What visitors see when they walk through the doors at South Bank is just the tip of the iceberg for the museum’s collection, which is stored at various locations, including Hendra and Townsville.
The museum’s board is required to revalue the collections every five years, with a tender advertised this week seeking experts to update the work last done in 2013.
Among the registered listings were almost 80,000 arachnids (including spiders, scorpions, ticks and mites) valued at $20.47 million, 32,064 birds valued at $11.60 million, almost 40,000 corals valued at $18.70 million, 6780 listings of DNA valued at $44,333, 180,205 insects valued at $169.35 million, 21,898 mammals valued at $4.73 million and 44,084 worms valued at $31.22 million.
There were also more than 6000 shipwreck artefacts, mostly from the Pandora, which was sent in 1790 to search for the Bounty mutineers but was wrecked on the Great Barrier Reef, valued at $3.93 million.
The Dodd collection of butterflies was valued at $210,000, while the L’Estrange stamp collection was $270,000.
About 85 items were considered “iconic”, with a value of $14.20 million.
Among the rare books in its library collection was a copy of The Birds of Australia in seven volumes by John Gould, while the World War I Mephisto tank was particularly unique.
Head of biodiversity and geosciences John Hooper said exhibits such as the Mephisto tank and primary type biological specimins were “actually priceless” because they could not be replaced.
Dr Hooper said the museum’s single largest collection was geology, which was kept at Hendra, and was probably the largest collection of geological objects in the southern hemisphere.
“It’s fossils, rocks, minerals, meteorites and probably close to 6 to 7 million specimens,” he said.
“It’s a big warehouse. Sort of like that last shot in the Indiana Jones movie, the Raiders of the Lost Ark, where they take the ark of the covenant in the shed, and it’s all misty in the distance and all you can see are crates and boxes.”
Dr Hooper agreed some people might be curious about why the museum would need tens of thousands of arachnids.
But he said by using traps and finding out which species were captured at one point in time, and then returning later to check again, scientists could get a snapshot of an ecosystem and which species were present, and how it changed, to study the impacts of aspects such as deforestation.
And there are even more items not recorded in the database.
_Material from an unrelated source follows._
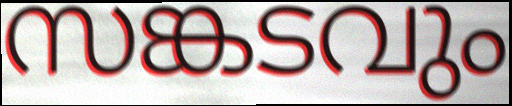
സങ്കടവും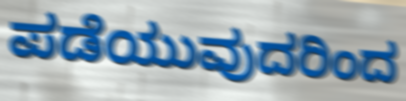
ಪಡೆಯುವುದರಿಂದ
For example, there were 3.6 million insect specimens in total, and about 200,000 registered.
But not all of those items are on display for the public at any one time.
“It’s like an iceberg, so what you see in the public galleries is just the tip,” Dr Hooper said.
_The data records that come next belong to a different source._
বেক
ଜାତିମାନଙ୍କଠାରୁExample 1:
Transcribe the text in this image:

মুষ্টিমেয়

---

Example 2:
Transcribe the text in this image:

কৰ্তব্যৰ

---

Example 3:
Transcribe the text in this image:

Dr Hooper said most of the museum’s collection, used for scientific examination and preserving species which may be irreplaceable, was not on display and instead stored in special cupboards.
“A lot of insects fade in light,” he said.
“With biological collections, not only do you have to store them somewhere but you have to make sure other animals don’t get in to chew them up and destroy a collection.”
Dr Hooper said the 100-year-old Dodd butterfly collection was pinned out in an art style and one of the most valuable items at the museum.
“Every four years, I think, we bring it out for about six months and behind silk so the light levels are low and then put it back in the drawers to try and preserve the collection as long as we can,” he said.
Working in the biodiversity sector are scientists and collection managers, studying fauna ranging from single cell animals like protozoa up to whales, with a special focus on animals native to tropical and subtropical Queensland.
Dr Hooper said about 100 species were discovered in Queensland every year, particularly lizards.
In Townsville, the Museum of Tropical Queensland – part of the Queensland Museum Network – is home to the world’s largest contemporary collection of corals, while the parasite collection was used for medical purposes.
“We have things like birds and mammals, reptiles and frogs, fish, and then we have the invertebrates like sponges, soft corals, parasites – we have a big collection of parasites, parasitic worms and single-celled parasites,” Dr Hooper said.
“Some of the collections are so big you’d need a lifetime just to count them.”